Granted, this being a superhero series playing around with alternate timelines and dimension-jumping-through-running-very-fast, it’s not as though Arrow need adhere to any kind of real-world logic about these things. If an explanation is deemed to be required (which is itself an open question, given how the crossovers tend to be the place where CW DC creators get to openly flaunt the genre’s “just because”-sim) one can likely be conjured easily enough. It’s conceivable that synthetic Kryptonite isn’t as difficult to create here as in other continuities, for example, and it would be just as plausible for the series to suggest that he merely borrowed it from the reality-jumping Legends team at some point offscreen after the previous crossover introduced him to Kara.

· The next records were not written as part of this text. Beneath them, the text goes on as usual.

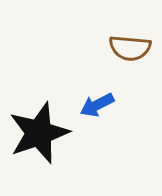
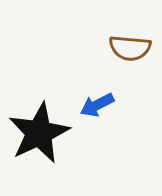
black star: rotated 6 degrees counterclockwise
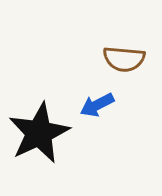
brown semicircle: moved 6 px left, 11 px down
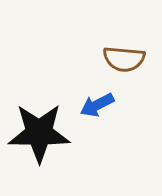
black star: rotated 26 degrees clockwise
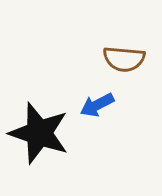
black star: rotated 18 degrees clockwise
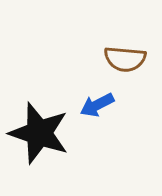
brown semicircle: moved 1 px right
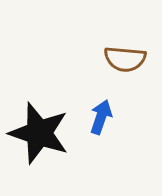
blue arrow: moved 4 px right, 12 px down; rotated 136 degrees clockwise
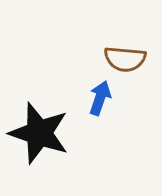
blue arrow: moved 1 px left, 19 px up
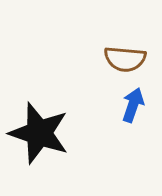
blue arrow: moved 33 px right, 7 px down
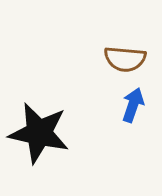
black star: rotated 6 degrees counterclockwise
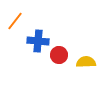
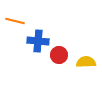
orange line: rotated 66 degrees clockwise
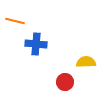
blue cross: moved 2 px left, 3 px down
red circle: moved 6 px right, 27 px down
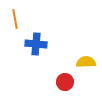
orange line: moved 2 px up; rotated 66 degrees clockwise
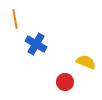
blue cross: rotated 25 degrees clockwise
yellow semicircle: rotated 24 degrees clockwise
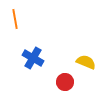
blue cross: moved 3 px left, 14 px down
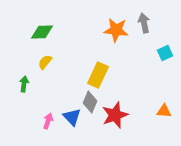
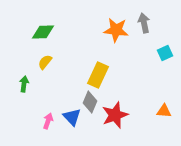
green diamond: moved 1 px right
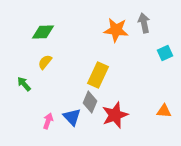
green arrow: rotated 49 degrees counterclockwise
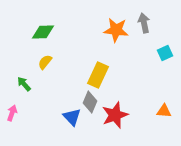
pink arrow: moved 36 px left, 8 px up
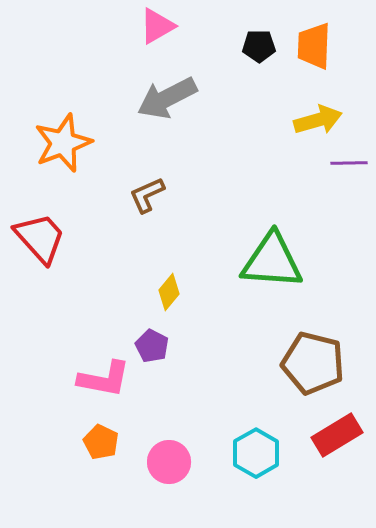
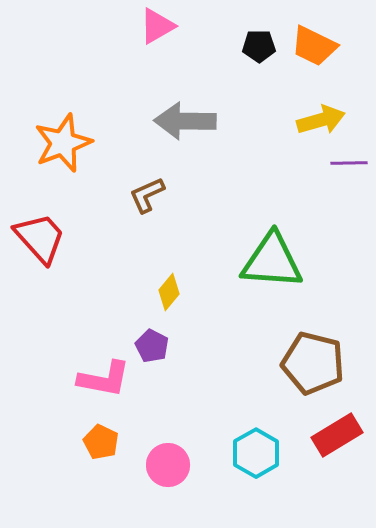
orange trapezoid: rotated 66 degrees counterclockwise
gray arrow: moved 18 px right, 23 px down; rotated 28 degrees clockwise
yellow arrow: moved 3 px right
pink circle: moved 1 px left, 3 px down
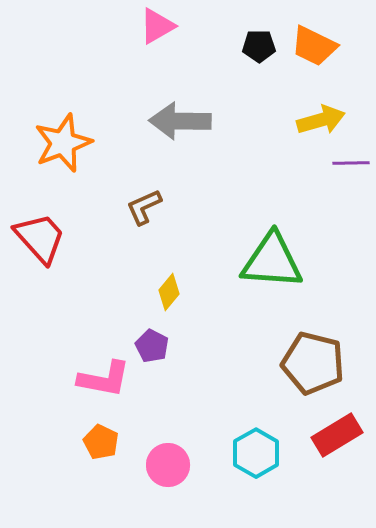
gray arrow: moved 5 px left
purple line: moved 2 px right
brown L-shape: moved 3 px left, 12 px down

Or, perhaps we’re getting an early tease at bigger integrations to come for the CW/DC project. That’s certainly going to be a theory many fans will gravitate to the longer this goes unanswered, particularly given how much Flash has come to lean on callbacks to Flashpoint, an event comic that depicted (among other things) a supposedly Superman-less DCU Earth where the Kryptonian visitor actually had arrived but had been immediately imprisoned and covered-up by the government. At this point, all that’s certain is that the Arrowverse rules can change at any time – and it won’t always be to the benefit of the good guys.
Crisis On Earth-X wraps up on Tuesday with The Flash @ 8pm ET and DC’s Legends of Tomorrow @ 9pm ET on The CW.